Natalie Edwards Was Imprisoned this Month by the U.S. for Blowing the Whistle on Wall Street Banks’ Laundering of Dirty Money

Courtesy of Pam Martens

Natalie Mayflower Sours Edwards received her Ph.D. in 2007 from Virginia Commonwealth University. Her dissertation was titled: “Core Competences Required to Lead an Executive Level at the Department of Homeland Security.”

On Friday morning, September 3, Edwards began serving a six-month sentence, to be followed by three years of supervised release, in the Federal Prison Camp known simply as “Alderson” in Alderson, West Virginia. There is currently a notice on the prison camp’s website that reads: “All visiting at this facility has been suspended until further notice.” This means that a woman who set out to help her country ferret out criminal money laundering now finds herself unable to even visit with her husband or her 16-year old daughter.

Edwards is the heroic former Treasury official who tried in vain to get her superiors in the federal government to act on her concerns. Left with no other options to get action, she turned over documents to a BuzzFeed News reporter that became the core of the FinCEN Files, a collaborative investigation involving BuzzFeed News, the International Consortium of Investigative Journalists and 108 other news organizations.

In effect, Edwards spawned an international news bureau focused on exposing the flow of dirty money around the globe by big name banks such as JPMorgan Chase, Deutsche Bank, HSBC, Standard Chartered, and Bank of New York Mellon.

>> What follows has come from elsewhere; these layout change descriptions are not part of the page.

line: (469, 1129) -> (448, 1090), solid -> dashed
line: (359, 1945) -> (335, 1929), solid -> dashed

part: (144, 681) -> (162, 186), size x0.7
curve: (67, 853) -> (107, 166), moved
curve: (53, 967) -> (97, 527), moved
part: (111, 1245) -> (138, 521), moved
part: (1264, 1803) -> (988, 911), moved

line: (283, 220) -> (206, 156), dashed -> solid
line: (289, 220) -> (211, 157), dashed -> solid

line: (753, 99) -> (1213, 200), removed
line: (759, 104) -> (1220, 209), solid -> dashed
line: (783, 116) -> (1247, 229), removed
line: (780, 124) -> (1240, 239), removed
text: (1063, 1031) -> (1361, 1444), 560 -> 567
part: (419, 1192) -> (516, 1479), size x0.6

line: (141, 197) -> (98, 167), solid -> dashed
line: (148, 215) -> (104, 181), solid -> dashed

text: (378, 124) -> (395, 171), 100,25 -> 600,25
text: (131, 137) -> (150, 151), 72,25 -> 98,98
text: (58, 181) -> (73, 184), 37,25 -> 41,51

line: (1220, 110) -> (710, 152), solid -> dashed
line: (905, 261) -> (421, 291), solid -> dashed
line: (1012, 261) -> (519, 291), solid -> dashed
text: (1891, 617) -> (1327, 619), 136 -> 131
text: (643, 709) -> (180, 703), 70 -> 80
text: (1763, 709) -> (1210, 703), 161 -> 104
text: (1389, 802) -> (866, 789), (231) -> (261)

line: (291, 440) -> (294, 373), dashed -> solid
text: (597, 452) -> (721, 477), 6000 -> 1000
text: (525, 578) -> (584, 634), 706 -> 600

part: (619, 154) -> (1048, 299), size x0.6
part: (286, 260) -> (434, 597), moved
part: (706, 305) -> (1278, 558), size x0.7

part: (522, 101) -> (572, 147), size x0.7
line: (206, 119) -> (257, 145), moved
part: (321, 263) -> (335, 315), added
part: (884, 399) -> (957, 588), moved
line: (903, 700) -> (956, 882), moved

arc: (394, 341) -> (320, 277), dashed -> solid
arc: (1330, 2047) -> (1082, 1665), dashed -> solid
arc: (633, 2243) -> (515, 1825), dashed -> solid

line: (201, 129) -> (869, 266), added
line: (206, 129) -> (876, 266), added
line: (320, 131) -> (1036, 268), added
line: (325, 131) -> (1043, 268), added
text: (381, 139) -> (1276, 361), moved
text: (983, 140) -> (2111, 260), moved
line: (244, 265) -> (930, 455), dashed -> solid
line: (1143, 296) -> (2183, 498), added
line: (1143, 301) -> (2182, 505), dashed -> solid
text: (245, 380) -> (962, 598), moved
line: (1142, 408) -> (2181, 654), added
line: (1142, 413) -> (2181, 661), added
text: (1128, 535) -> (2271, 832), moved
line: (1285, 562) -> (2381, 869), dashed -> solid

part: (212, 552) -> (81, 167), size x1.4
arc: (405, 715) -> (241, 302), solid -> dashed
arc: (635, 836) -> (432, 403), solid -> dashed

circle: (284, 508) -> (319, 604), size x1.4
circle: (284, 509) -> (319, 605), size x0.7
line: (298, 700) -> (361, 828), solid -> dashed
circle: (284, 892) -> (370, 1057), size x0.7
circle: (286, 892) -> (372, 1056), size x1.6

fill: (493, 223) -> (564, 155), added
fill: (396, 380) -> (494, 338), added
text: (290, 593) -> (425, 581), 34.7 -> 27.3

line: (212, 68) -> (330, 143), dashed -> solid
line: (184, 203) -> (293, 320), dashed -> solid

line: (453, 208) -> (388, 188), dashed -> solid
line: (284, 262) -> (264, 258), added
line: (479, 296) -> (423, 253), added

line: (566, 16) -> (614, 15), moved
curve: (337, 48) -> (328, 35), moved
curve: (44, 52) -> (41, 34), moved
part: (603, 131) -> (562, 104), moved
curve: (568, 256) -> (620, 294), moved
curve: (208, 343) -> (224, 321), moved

One in-depth report at the International Consortium of Investigative Journalists (ICIJ) captures the magnitude of Edwards’ service to the public interest with this headline: “Global banks defy U.S. crackdowns by serving oligarchs, criminals and terrorists: The FinCEN Files show trillions in tainted dollars flow freely through major banks, swamping a broken enforcement system.”

Part of that broken enforcement system is FinCEN itself. FinCEN is an acronym for the Financial Crimes Enforcement Network, a unit of the U.S. Treasury Department where banks are required to report suspicions of illicit money transactions. The filing forms are known as SARs, short for suspicious activity reports. Edwards turned over more than 2,000 of these SARs to her media contact at BuzzFeed News.

What Edwards found, and is borne out by the reporting that followed her document disclosures, is that banks file these reports simply to cover their behinds, then they continue laundering the money for the same corrupt officials. FinCEN is either structured to look the other way and/or too afraid of the political heft of the banking lobby to take any meaningful actions to counter this vast illicit money machinery.